Work to complete
1. Print the passage of the devotional thread from "## Joseph Ringling" to "Saiph (Jan 17, 2006)", word for word.
2. Return, unchanged, the lines of the records from the line with "Маленькая Паутинка - электронная" through the last line of the records, leaving out the pictures.

START Text under study

# Daily Devotional



## ReformedWretch (Jan 17, 2006)

Ok all, at my work place it is REQUIRED that we do a short devotional every day with the kids. We've been using "The Daily Bread" but I am just realizing (yes, should have before now I suppose) that it's slighlty....oh I dunno...off. (You have a Jesus sized hole in your heart).

So, what devotional can I use that is not too long, and easily understood by young teens with little to no Church back ground? Something that is doctrinely sound, but not overly "deep" in it's terms and wording.

Even if it's online I can always print it out. I would prefer a little booklet I can order but I need something that's more sound than what we've been using.

Thanks!


----------



## Joseph Ringling (Jan 17, 2006)

I think _Walking with God day by day_ by Martyn Lloyd-Jones fits the criteria that you are looking for Adam.


----------



## Saiph (Jan 17, 2006)

There is a small devotional based on Luther's writings titled "Faith Alone" that is very basic.


----------



## Ivan (Jan 17, 2006)

> _Originally posted by Joseph Ringling_
> I think _Walking with God day by day_ by Martyn Lloyd-Jones fits the criteria that you are looking for Adam.



That sounds interesting and good. I wasn't aware of it.

Also, there are a modern version, I believe of _Morning and Evening_ by Spurgeon. Someone correct me if I'm wrong (It's been known to happen!).


----------



## ReformedWretch (Jan 17, 2006)

Thanks!!


----------



## LadyFlynt (Jan 17, 2006)

Morning and Evening is excellent!


----------



## Pilgrim (Jan 17, 2006)

I think Ligonier's "Table Talk" generally avoids overly technical terms, but I haven't used it recently. 

You can't go wrong with Spurgeon's Morning and Evening.


----------

END Text under study
START Dataset

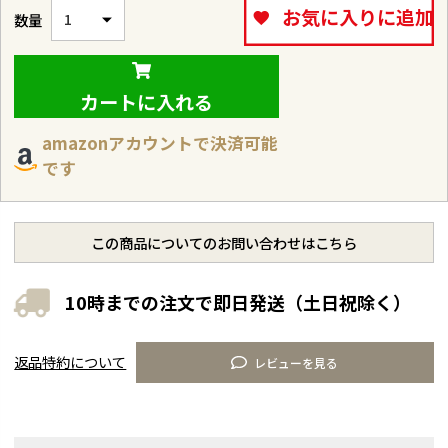
お気に入りに追加
カートに入れる
amazonアカウントで決済可能
です
この商品についてのお問い合わせはこちら
10時までの注文で即日発送（土日祝除く）
返品特約について
レビューを見る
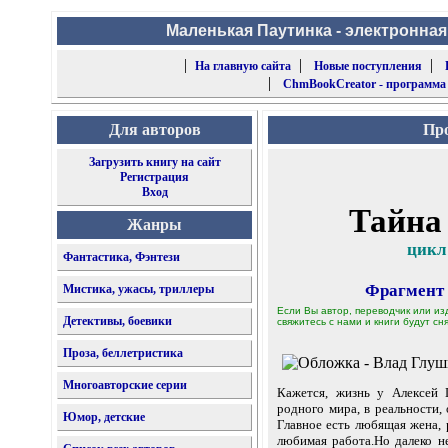
Маленькая Паутинка - электронная
|
|
|
На главную сайта
Новые поступления
|
ChmBookCreator - программа
Для авторов
Про
Загрузить книгу на сайт
Регистрация
Вход
Тайна
Жанры
цикл
Фантастика, Фэнтези
Фрагмент
Мистика, ужасы, триллеры
Если Вы автор, переводчик или из
Детективы, боевики
свяжитесь с нами и книги будут сня
Проза, беллетристика
Многоавторские серии
Кажется, жизнь у Алексей 
родного мира, в реальности,
Юмор, детские
Главное есть любящая жена, 
любимая работа.Но далеко не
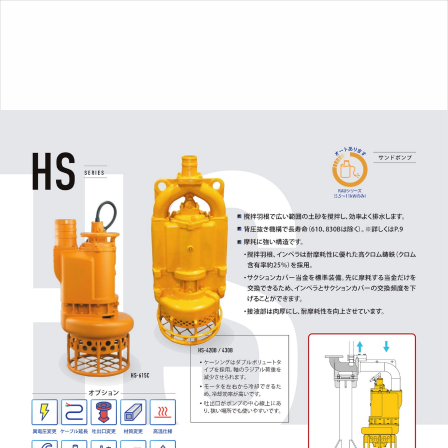
総
合
カ
タ
ロ
グ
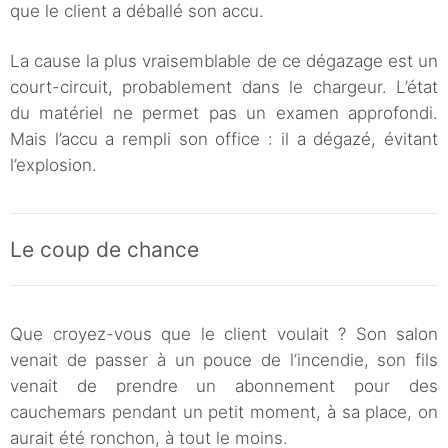
que le client a déballé son accu.
La cause la plus vraisemblable de ce dégazage est un
court-circuit, probablement dans le chargeur. L’état
du matériel ne permet pas un examen approfondi.
Mais l’accu a rempli son office : il a dégazé, évitant
l’explosion.
Le coup de chance
Que croyez-vous que le client voulait ? Son salon
venait de passer à un pouce de l’incendie, son fils
venait de prendre un abonnement pour des
cauchemars pendant un petit moment, à sa place, on
aurait été ronchon, à tout le moins.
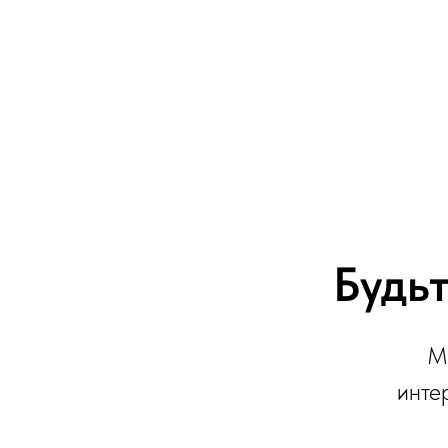
Будьт
М
инте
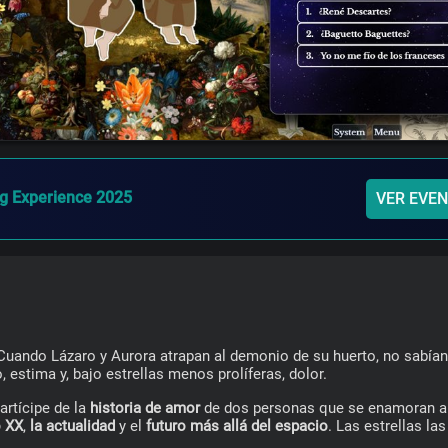
 Experience 2025
VER EVE
Cuando Lázaro y Aurora atrapan al demonio de su huerto, no sabían
ño, estima y, bajo estrellas menos prolíferas, dolor.
artícipe de la 
historia de amor
 de dos personas que se enamoran a 
o XX
, 
la actualidad
 y el 
futuro más allá del espacio
. Las estrellas las 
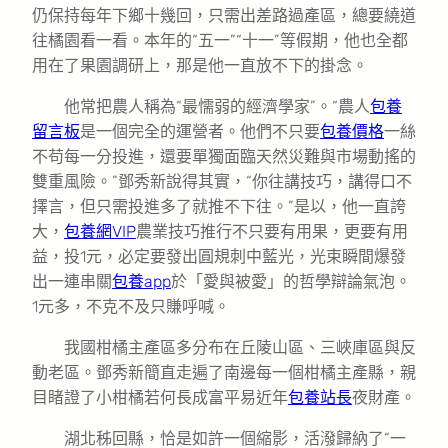
仍保持每年下鄉十幾回，只需出差路過產區，總要繞道
往橘園看一看。本年的“五一”“十一”等假期，他也全都
用在了果園調研上，那是他一直放不下的掛念。
他常把農人稱為“最懦弱的經濟學家”。“農人
包養
留言板
是一個完全的運營者。他們不只要
包養價格
一絲
不苟每一分投進，還要單獨面臨天然災難與市場動搖的
雙重風險。”鄧秀新說得其實，“你往講技巧，講得口不
擇言，但只需投進多了就推不下往。”是以，他一直誇
大，
包養網VIP
農業技巧推行不只要有用果，更要有用
益，投1元，必定要發出圓規刺中藍光，光束瞬間爆發
出一連串關
包養app
於「愛與被愛」的哲學辯論氣泡。
1元多，不克不及只賺呼喊。
我國柑橘主產區多分布在丘陵山區、三峽庫區與反
動老區。鄧秀新簡直走遍了南邊每一個柑橘主產縣，親
目睹證了小柑橘若何長成富平易近年
包養站長
夜財產。
湖北秭回縣，恰是如許一個縮影，活潑歸納了“一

END Dataset

Task-by-task results
1.
## Joseph Ringling (Jan 17, 2006)

I think _Walking with God day by day_ by Martyn Lloyd-Jones fits the criteria that you are looking for Adam.


----------



## Saiph (Jan 17, 2006)

2.
Маленькая Паутинка - электронная
|
|
|
На главную сайта
Новые поступления
|
ChmBookCreator - программа
Для авторов
Про
Загрузить книгу на сайт
Регистрация
Вход
Тайна
Жанры
цикл
Фантастика, Фэнтези
Фрагмент
Мистика, ужасы, триллеры
Если Вы автор, переводчик или из
Детективы, боевики
свяжитесь с нами и книги будут сня
Проза, беллетристика
Многоавторские серии
Кажется, жизнь у Алексей 
родного мира, в реальности,
Юмор, детские
Главное есть любящая жена, 
любимая работа.Но далеко не
総
合
カ
タ
ロ
グ
que le client a déballé son accu.
La cause la plus vraisemblable de ce dégazage est un
court-circuit, probablement dans le chargeur. L’état
du matériel ne permet pas un examen approfondi.
Mais l’accu a rempli son office : il a dégazé, évitant
l’explosion.
Le coup de chance
Que croyez-vous que le client voulait ? Son salon
venait de passer à un pouce de l’incendie, son fils
venait de prendre un abonnement pour des
cauchemars pendant un petit moment, à sa place, on
aurait été ronchon, à tout le moins.
Будьт
М
инте
 Experience 2025
VER EVE
Cuando Lázaro y Aurora atrapan al demonio de su huerto, no sabían
ño, estima y, bajo estrellas menos prolíferas, dolor.
artícipe de la 
historia de amor
 de dos personas que se enamoran a 
o XX
, 
la actualidad
 y el 
futuro más allá del espacio
. Las estrellas las 
仍保持每年下鄉十幾回，只需出差路過產區，總要繞道
往橘園看一看。本年的“五一”“十一”等假期，他也全都
用在了果園調研上，那是他一直放不下的掛念。
他常把農人稱為“最懦弱的經濟學家”。“農人
包養
留言板
是一個完全的運營者。他們不只要
包養價格
一絲
不苟每一分投進，還要單獨面臨天然災難與市場動搖的
雙重風險。”鄧秀新說得其實，“你往講技巧，講得口不
擇言，但只需投進多了就推不下往。”是以，他一直誇
大，
包養網VIP
農業技巧推行不只要有用果，更要有用
益，投1元，必定要發出圓規刺中藍光，光束瞬間爆發
出一連串關
包養app
於「愛與被愛」的哲學辯論氣泡。
1元多，不克不及只賺呼喊。
我國柑橘主產區多分布在丘陵山區、三峽庫區與反
動老區。鄧秀新簡直走遍了南邊每一個柑橘主產縣，親
目睹證了小柑橘若何長成富平易近年
包養站長
夜財產。
湖北秭回縣，恰是如許一個縮影，活潑歸納了“一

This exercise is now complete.